TASK INSTRUCTIONS >>
Render the lines from the start of the entries through the line containing "genus: Asplenium", both included, as a JSON list of strings with one string per line and blank lines omitted.

MATERIALS PROVIDED >>
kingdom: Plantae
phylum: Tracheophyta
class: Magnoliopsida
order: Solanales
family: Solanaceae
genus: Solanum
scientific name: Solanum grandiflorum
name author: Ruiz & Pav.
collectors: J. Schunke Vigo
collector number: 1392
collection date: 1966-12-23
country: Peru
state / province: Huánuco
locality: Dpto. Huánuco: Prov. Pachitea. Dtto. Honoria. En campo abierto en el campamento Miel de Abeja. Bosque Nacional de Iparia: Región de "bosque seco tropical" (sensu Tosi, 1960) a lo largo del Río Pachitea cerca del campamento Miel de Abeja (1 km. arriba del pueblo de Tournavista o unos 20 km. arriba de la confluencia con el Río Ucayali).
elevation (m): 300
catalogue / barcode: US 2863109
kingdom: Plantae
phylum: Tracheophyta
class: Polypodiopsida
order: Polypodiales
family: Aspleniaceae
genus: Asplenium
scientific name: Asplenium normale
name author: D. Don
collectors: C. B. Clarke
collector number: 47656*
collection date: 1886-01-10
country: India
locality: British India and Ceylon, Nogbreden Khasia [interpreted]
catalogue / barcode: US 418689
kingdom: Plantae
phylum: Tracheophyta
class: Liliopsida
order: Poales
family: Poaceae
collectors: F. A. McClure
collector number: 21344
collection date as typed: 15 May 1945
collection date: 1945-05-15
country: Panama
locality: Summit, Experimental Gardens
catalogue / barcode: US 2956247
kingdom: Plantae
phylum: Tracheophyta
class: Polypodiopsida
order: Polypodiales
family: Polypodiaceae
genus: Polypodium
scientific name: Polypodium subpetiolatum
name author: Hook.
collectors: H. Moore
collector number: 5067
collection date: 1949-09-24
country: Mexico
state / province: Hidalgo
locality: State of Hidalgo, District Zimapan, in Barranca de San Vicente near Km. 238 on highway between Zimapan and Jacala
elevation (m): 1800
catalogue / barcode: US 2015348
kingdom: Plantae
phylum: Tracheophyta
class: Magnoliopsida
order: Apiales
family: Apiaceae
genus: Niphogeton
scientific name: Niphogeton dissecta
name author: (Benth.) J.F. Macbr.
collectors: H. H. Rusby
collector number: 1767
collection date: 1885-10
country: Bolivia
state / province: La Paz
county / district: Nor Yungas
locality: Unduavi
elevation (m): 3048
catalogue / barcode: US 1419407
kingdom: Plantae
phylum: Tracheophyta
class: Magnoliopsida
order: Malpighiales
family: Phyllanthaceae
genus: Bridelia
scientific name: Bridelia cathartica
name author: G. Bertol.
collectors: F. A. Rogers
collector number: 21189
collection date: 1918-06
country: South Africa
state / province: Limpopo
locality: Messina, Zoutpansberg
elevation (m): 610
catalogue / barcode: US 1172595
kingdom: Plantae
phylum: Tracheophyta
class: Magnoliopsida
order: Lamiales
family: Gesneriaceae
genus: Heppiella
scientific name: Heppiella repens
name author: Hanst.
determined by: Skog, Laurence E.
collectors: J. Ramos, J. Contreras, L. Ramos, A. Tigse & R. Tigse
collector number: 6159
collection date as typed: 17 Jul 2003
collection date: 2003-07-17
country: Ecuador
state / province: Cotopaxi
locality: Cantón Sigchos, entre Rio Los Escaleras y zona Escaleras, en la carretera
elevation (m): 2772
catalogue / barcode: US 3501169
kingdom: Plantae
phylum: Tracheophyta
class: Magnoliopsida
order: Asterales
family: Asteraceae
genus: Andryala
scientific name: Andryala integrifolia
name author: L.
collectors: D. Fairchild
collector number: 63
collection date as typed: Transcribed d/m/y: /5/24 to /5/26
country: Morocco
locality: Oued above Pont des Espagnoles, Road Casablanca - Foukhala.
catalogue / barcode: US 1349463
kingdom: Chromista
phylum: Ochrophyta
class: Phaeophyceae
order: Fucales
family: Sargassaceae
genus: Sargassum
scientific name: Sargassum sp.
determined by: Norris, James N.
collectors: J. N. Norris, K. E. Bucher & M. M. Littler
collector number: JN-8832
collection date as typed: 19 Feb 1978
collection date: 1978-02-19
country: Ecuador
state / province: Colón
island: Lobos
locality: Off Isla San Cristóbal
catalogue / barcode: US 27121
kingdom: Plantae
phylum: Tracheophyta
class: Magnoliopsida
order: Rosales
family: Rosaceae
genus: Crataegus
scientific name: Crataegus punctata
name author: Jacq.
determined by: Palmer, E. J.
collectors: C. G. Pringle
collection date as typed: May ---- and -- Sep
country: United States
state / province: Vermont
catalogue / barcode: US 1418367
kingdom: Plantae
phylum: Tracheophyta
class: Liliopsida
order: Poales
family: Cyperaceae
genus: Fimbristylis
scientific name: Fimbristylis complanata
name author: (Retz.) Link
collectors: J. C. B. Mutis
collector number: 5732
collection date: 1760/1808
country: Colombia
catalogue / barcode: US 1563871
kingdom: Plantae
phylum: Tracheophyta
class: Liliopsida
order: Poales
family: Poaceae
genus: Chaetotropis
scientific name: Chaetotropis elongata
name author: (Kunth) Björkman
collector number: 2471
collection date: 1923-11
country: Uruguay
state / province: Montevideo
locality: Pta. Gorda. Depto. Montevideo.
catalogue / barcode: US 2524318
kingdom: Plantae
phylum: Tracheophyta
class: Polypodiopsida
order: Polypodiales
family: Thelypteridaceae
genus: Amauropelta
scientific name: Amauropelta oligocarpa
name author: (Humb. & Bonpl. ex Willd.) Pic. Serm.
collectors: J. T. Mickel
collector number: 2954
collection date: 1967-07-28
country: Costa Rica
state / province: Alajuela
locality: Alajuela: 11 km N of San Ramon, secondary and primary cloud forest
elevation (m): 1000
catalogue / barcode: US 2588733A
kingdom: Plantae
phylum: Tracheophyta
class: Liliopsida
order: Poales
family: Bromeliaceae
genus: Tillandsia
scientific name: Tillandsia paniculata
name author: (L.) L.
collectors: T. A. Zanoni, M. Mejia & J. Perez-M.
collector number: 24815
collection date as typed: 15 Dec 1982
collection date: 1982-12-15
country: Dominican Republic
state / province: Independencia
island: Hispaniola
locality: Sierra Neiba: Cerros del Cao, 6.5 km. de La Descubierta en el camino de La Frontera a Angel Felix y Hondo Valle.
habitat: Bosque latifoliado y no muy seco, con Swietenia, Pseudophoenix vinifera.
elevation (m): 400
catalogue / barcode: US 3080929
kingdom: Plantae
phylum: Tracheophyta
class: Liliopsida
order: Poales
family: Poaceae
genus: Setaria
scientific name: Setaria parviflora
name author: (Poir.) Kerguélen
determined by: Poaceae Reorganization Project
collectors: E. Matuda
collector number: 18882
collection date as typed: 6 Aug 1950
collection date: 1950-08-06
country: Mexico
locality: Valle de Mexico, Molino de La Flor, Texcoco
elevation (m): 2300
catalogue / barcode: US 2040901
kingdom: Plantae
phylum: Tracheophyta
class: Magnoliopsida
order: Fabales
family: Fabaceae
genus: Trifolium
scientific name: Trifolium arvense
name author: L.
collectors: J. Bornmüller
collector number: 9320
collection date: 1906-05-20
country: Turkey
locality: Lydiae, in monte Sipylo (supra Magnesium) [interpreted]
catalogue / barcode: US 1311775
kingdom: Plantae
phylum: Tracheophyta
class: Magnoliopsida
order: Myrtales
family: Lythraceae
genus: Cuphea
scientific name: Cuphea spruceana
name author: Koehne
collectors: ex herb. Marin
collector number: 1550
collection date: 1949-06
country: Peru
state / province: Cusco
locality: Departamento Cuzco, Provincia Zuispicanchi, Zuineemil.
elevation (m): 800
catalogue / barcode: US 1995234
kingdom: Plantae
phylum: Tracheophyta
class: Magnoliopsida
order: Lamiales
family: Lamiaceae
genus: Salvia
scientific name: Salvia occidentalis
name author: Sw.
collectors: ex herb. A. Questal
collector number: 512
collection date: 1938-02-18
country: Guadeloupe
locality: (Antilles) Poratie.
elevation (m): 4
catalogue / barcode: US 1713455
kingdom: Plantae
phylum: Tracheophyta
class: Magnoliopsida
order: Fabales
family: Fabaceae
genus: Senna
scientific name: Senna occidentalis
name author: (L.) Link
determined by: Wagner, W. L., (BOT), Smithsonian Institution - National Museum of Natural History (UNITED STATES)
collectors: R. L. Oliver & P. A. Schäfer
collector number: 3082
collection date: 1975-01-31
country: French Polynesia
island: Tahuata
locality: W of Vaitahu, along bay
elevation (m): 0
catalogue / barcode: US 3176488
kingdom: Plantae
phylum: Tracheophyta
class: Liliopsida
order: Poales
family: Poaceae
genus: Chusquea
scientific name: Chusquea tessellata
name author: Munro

WORKED ANSWER >>
[
  "kingdom: Plantae",
  "phylum: Tracheophyta",
  "class: Magnoliopsida",
  "order: Solanales",
  "family: Solanaceae",
  "genus: Solanum",
  "scientific name: Solanum grandiflorum",
  "name author: Ruiz & Pav.",
  "collectors: J. Schunke Vigo",
  "collector number: 1392",
  "collection date: 1966-12-23",
  "country: Peru",
  "state / province: Huánuco",
  "locality: Dpto. Huánuco: Prov. Pachitea. Dtto. Honoria. En campo abierto en el campamento Miel de Abeja. Bosque Nacional de Iparia: Región de \"bosque seco tropical\" (sensu Tosi, 1960) a lo largo del Río Pachitea cerca del campamento Miel de Abeja (1 km. arriba del pueblo de Tournavista o unos 20 km. arriba de la confluencia con el Río Ucayali).",
  "elevation (m): 300",
  "catalogue / barcode: US 2863109",
  "kingdom: Plantae",
  "phylum: Tracheophyta",
  "class: Polypodiopsida",
  "order: Polypodiales",
  "family: Aspleniaceae",
  "genus: Asplenium"
]